* _Exercise brief_:
Beginning at the line containing "que deben definirse." in the material below and ending at the line containing "La definición de vínculos", return each line exactly and add nothing.

* _Supplied records_:
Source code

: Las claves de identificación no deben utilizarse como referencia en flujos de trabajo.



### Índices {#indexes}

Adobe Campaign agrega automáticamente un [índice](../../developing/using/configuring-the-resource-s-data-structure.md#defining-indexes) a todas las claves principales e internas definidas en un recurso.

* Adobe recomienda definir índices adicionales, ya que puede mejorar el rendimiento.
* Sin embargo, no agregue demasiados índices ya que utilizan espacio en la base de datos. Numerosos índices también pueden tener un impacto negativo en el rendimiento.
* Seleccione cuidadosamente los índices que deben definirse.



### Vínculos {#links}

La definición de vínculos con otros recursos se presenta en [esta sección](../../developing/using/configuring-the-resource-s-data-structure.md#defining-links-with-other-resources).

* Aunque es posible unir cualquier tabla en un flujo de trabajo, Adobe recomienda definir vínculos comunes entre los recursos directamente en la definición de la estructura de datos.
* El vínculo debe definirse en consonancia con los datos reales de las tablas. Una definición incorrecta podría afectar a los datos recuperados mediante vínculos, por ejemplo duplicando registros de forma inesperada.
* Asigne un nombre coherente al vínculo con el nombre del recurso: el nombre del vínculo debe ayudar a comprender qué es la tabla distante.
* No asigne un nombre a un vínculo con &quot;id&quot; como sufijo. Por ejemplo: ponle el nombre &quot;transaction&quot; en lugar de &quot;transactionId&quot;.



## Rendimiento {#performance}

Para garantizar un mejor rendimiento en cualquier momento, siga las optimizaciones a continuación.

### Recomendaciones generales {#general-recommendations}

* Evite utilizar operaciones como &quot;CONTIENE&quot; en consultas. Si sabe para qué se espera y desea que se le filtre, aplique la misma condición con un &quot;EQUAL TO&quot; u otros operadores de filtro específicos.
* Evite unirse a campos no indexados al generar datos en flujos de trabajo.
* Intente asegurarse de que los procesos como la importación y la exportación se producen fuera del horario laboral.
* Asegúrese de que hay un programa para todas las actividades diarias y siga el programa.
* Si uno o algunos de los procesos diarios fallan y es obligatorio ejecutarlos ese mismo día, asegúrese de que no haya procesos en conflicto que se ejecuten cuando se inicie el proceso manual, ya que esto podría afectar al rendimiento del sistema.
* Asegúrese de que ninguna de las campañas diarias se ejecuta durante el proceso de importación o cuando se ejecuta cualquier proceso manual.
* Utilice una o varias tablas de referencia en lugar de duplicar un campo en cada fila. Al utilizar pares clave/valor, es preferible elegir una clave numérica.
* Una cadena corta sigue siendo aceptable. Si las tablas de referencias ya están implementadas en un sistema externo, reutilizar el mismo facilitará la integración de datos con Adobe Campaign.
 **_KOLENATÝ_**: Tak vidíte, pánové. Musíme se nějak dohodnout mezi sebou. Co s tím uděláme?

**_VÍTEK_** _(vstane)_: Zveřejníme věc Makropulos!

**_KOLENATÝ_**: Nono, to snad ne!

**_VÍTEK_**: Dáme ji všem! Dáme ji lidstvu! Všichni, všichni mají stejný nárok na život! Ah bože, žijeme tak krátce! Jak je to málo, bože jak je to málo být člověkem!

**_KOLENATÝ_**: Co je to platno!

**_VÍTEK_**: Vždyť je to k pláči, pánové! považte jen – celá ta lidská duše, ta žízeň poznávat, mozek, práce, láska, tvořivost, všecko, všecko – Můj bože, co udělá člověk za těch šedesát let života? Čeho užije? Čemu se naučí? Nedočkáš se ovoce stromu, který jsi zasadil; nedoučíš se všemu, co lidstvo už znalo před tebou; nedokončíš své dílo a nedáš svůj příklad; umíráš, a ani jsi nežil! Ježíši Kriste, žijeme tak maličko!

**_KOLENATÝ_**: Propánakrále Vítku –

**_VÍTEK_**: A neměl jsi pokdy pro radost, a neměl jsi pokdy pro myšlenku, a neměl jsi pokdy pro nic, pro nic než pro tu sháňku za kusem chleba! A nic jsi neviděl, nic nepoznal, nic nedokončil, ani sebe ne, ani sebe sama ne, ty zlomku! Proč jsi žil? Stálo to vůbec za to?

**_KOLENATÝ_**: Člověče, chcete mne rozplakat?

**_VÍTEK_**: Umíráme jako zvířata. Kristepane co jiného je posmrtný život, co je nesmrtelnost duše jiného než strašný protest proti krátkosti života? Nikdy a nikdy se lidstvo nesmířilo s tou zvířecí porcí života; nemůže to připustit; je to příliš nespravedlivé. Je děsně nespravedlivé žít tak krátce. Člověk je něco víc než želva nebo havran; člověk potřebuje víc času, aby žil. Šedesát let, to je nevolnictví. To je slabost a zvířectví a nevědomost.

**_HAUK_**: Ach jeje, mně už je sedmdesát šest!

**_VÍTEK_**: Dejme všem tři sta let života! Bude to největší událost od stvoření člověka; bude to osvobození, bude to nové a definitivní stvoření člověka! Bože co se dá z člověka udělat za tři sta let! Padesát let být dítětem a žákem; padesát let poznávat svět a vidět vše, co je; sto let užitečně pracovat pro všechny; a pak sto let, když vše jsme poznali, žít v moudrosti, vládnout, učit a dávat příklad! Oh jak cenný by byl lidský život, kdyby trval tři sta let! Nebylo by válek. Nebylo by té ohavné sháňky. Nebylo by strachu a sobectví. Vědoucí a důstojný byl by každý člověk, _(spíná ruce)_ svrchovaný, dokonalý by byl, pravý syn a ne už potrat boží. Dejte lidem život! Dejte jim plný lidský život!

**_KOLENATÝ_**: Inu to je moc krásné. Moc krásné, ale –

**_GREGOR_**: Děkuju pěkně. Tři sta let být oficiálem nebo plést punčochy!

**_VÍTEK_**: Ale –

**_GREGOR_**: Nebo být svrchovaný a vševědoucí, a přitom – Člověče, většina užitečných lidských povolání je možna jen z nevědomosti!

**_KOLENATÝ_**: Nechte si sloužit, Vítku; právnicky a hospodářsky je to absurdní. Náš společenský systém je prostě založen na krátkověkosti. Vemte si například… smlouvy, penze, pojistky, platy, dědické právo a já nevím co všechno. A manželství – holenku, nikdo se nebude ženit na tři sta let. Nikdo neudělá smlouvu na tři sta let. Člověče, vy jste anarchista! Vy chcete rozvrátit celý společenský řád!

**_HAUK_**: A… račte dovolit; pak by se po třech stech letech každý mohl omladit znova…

* _Your solution_:
* Seleccione cuidadosamente los índices que deben definirse.



### Vínculos {#links}

La definición de vínculos con otros recursos se presenta en [esta sección](../../developing/using/configuring-the-resource-s-data-structure.md#defining-links-with-other-resources).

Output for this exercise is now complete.